大阪市内の下町出身の私は、幼いとき、貧乏な友達と話していて、本の話ができなかった。本を読まない人は漫画すら読まないんだなあと、びっくりした。結構いた。
私は下町では裕福とされていたけれど、実はたいしたことなかった。一時、親が酒乱の父親と兄弟を養っていたからだ。両親は、だから、一生海外に行ってない。
しかし、私は、母方のいとこのところに行けば、童話やらが書庫にあって読み放題だったし、絵本も買ってもらっていたし、子供映画も東映と東宝を見ていた。美術館も幼いときから連れて行ってもらっていた。また、たくさんの人に守られていた。やはり、都会の恵まれたほうの娘だったのだ。
本を読むのは修行がいる。絵本から、積み上げなければならないこと。そして、本が読みこなせなければ、勉強ができないことを、中産階級が多い、高校に行って、知った。だいたい、中学の英語の教科書が違うのだ。みんな、読みこなせなかったので、一番簡単なものだった。一緒に進学したものは、戸惑ってしまった。
もちろん、教育にたづさわる先生たちは知っておられて、小学校の五六年のころの名物教師だった担任は、グループを作って、落語の話術の勉強会を主催していた。子たちにわかりやすく、飽きさせないためだ。かろうじて残った、貸本やの親父は、手塚本をみんなに薦めていた。医者は栄養指導をしていた。漬け物を食べ過ぎると、妊娠中毒になって、命も危ないことを皆が知らなかったからだ。教育がないことが、貧乏につながることを、何となく、皆知っていたから、そういったことをしたのだろう。
そういう人がいなくなって、マンガも読めなくなったのはこれは必然だ。
マンガが「読めない」若い衆から - king-biscuit works 昔も当たり前にあった。でも、中学を卒業する頃には、ほとんどの人がマンガを楽しめるようになっていたと思う。それが、わからなくなったのは、貧乏が身近でなくなったからだ。教師になる人も、まさか、教えなければ、絵もかけないし、マンガも読めないとは知らない人が多い。また、年配の教師も経験として、伝えてない。
今一番、知っているのは、真ん中ぐらいにいる若ものたちとお母さんたちだ。
不登校経験者の長男から、私はtwitterの炎上の原因を知った。
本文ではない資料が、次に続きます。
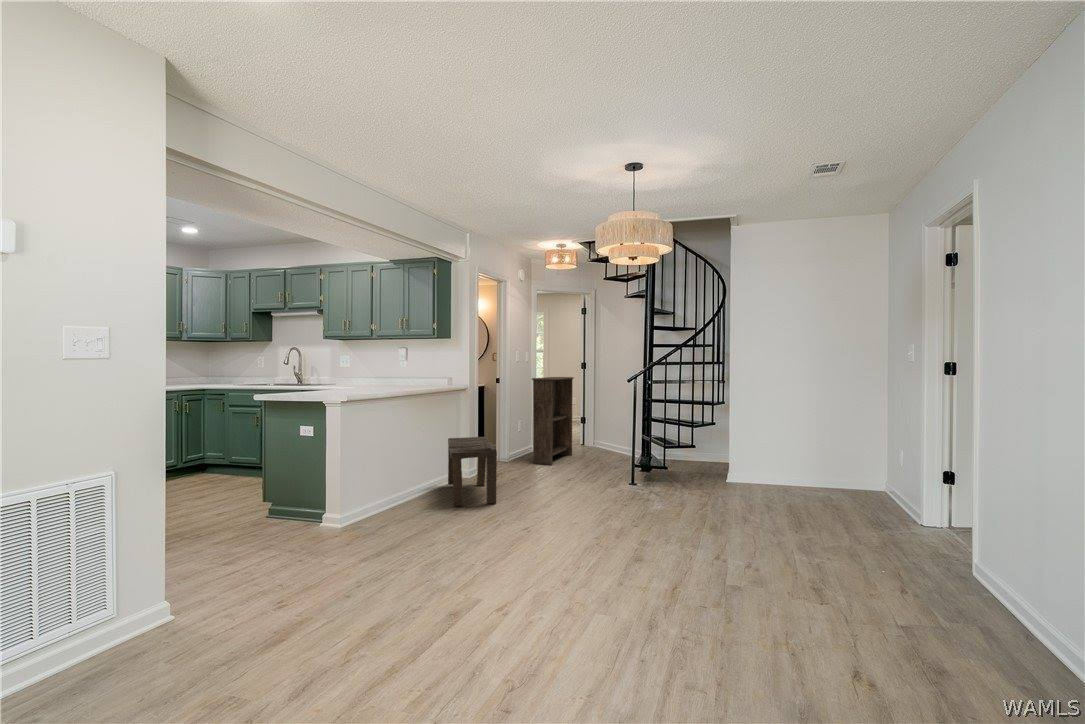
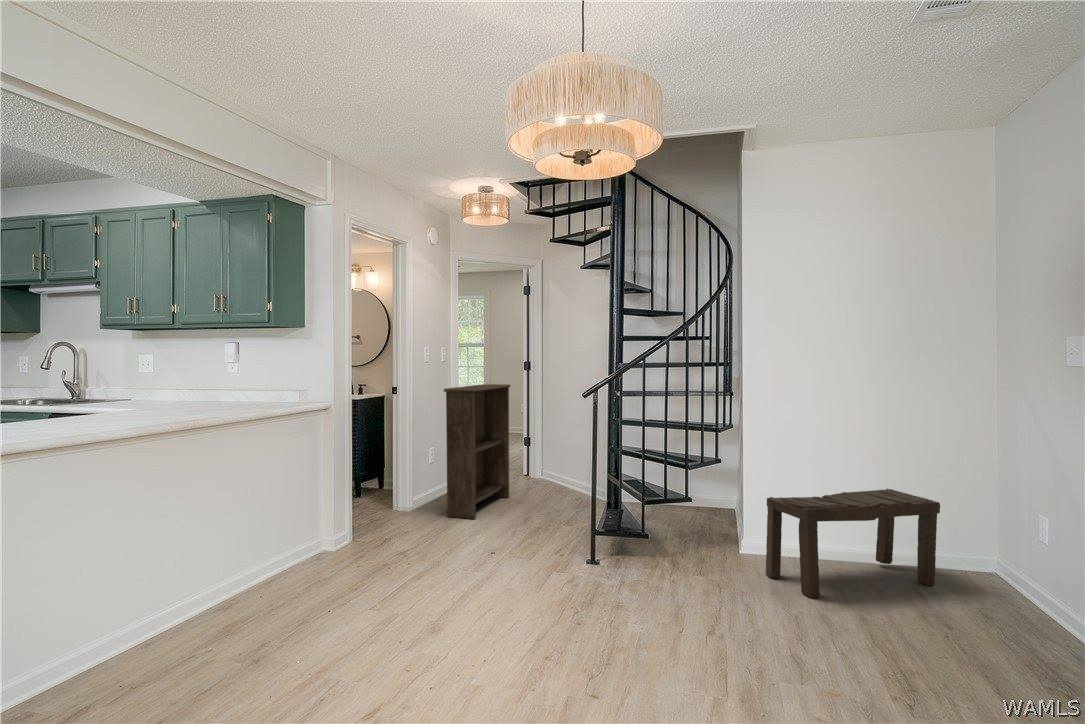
bench: present [448,437,497,507] -> present [766,489,940,598]

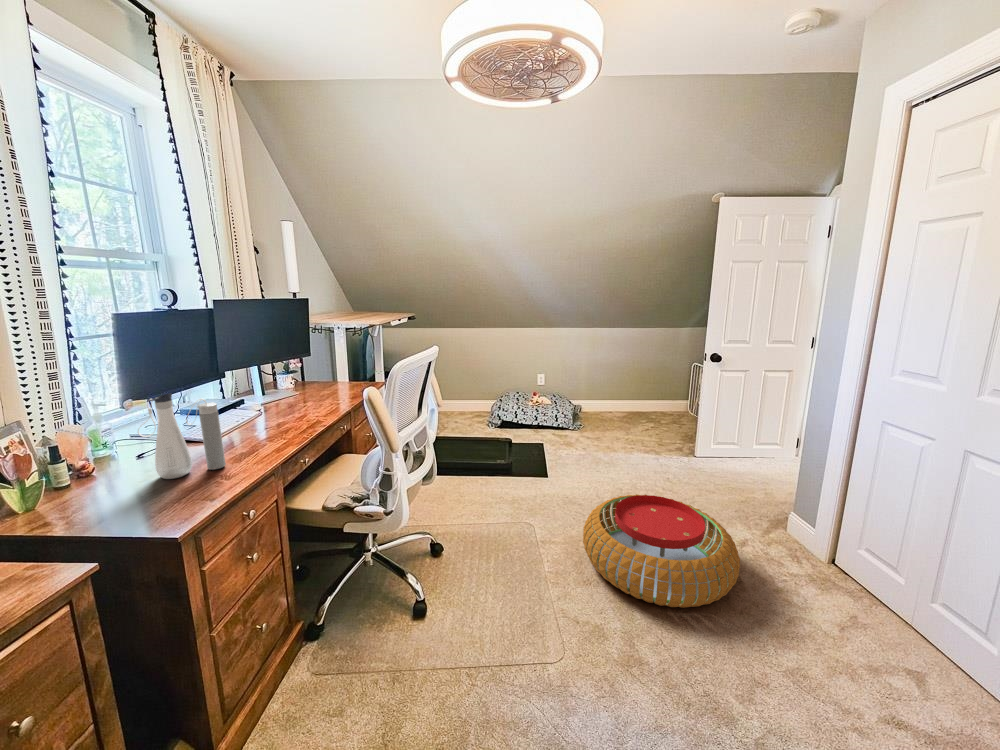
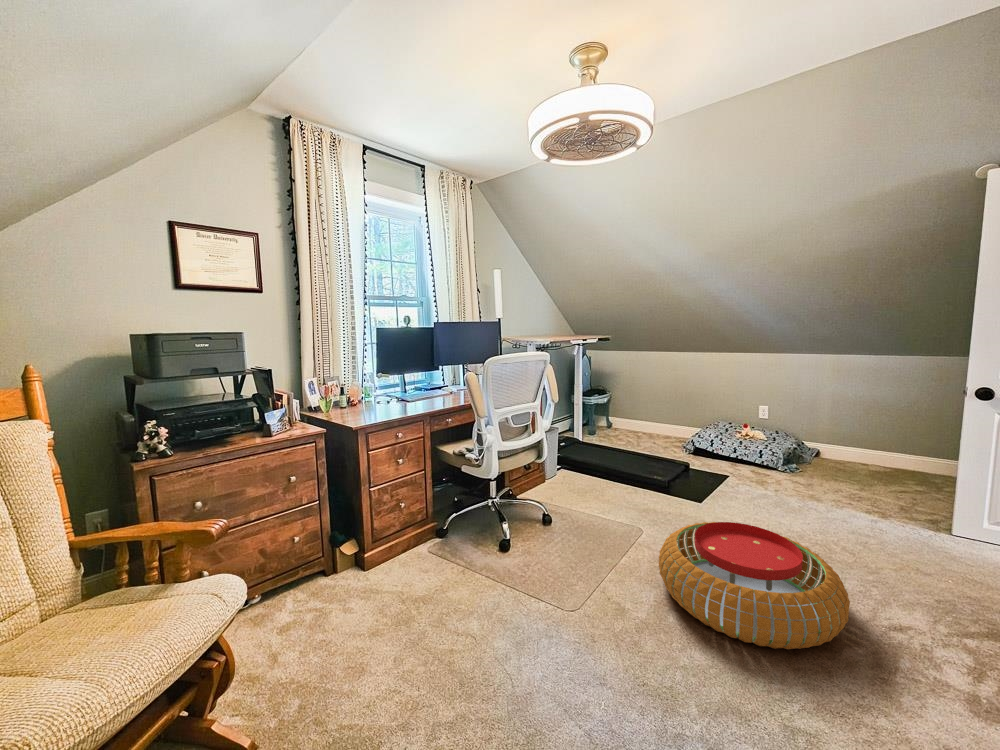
water bottle: present [138,393,225,479] -> none [367,367,402,411]

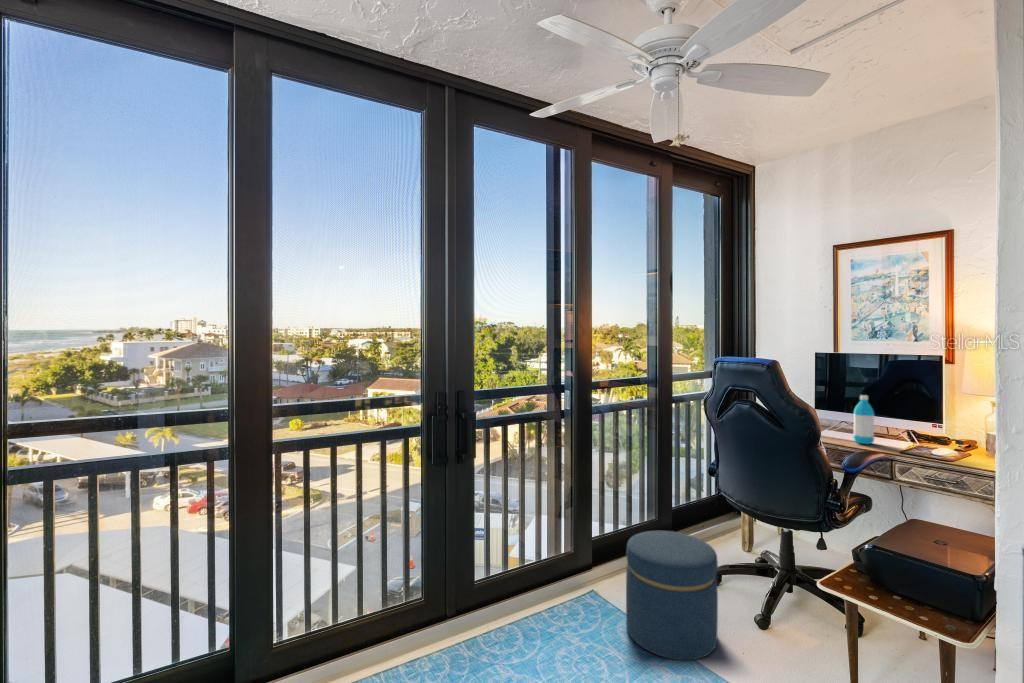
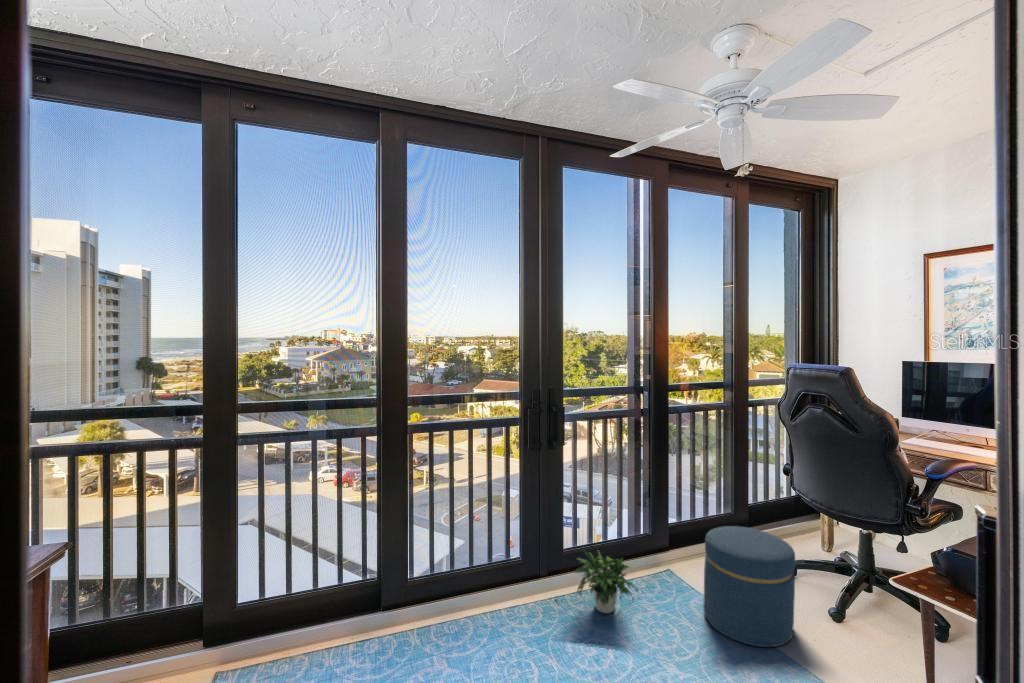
water bottle: present [853,395,874,444] -> none [942,405,966,454]
potted plant: none [467,566,557,637] -> present [556,552,637,613]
パソコンをいじれる若者は実はとても少ないのだ。その子たちが、便利すぎるスマホを使いこなせられないらしい。マンガも読めない訳だから。また、任天堂のゲームをいじれない子も増えてるらしい。ポケモン、難しいし、根がいるんです。
西原理恵子が、メジャーになったのは、実はなかったことになっていたことをユーモアで描いたからだと思っている。彼女を読んでいるのは、今子育て、真っ最中のお母さんたちが多い。実感として、貧乏がひたひたと浸食してしているのが、わかるからだと思う。まず、敵を知らなければね。
まあ、私も、子育てしながら、子供のときの経験の意味が、骨身にしみたのだけれど。主人は自分の裕福さが、わからなかったし、私は、自分が傍観者として、うっすらと、見たことの意味がわからなかった。社会が子供を育てることがわからなかった。色々とつらい経験をした。
これは、でも、済んでしまったことだ。これからも、世の中の隅っこで考えながら、できることをやっていくしかないなあ、と思っている。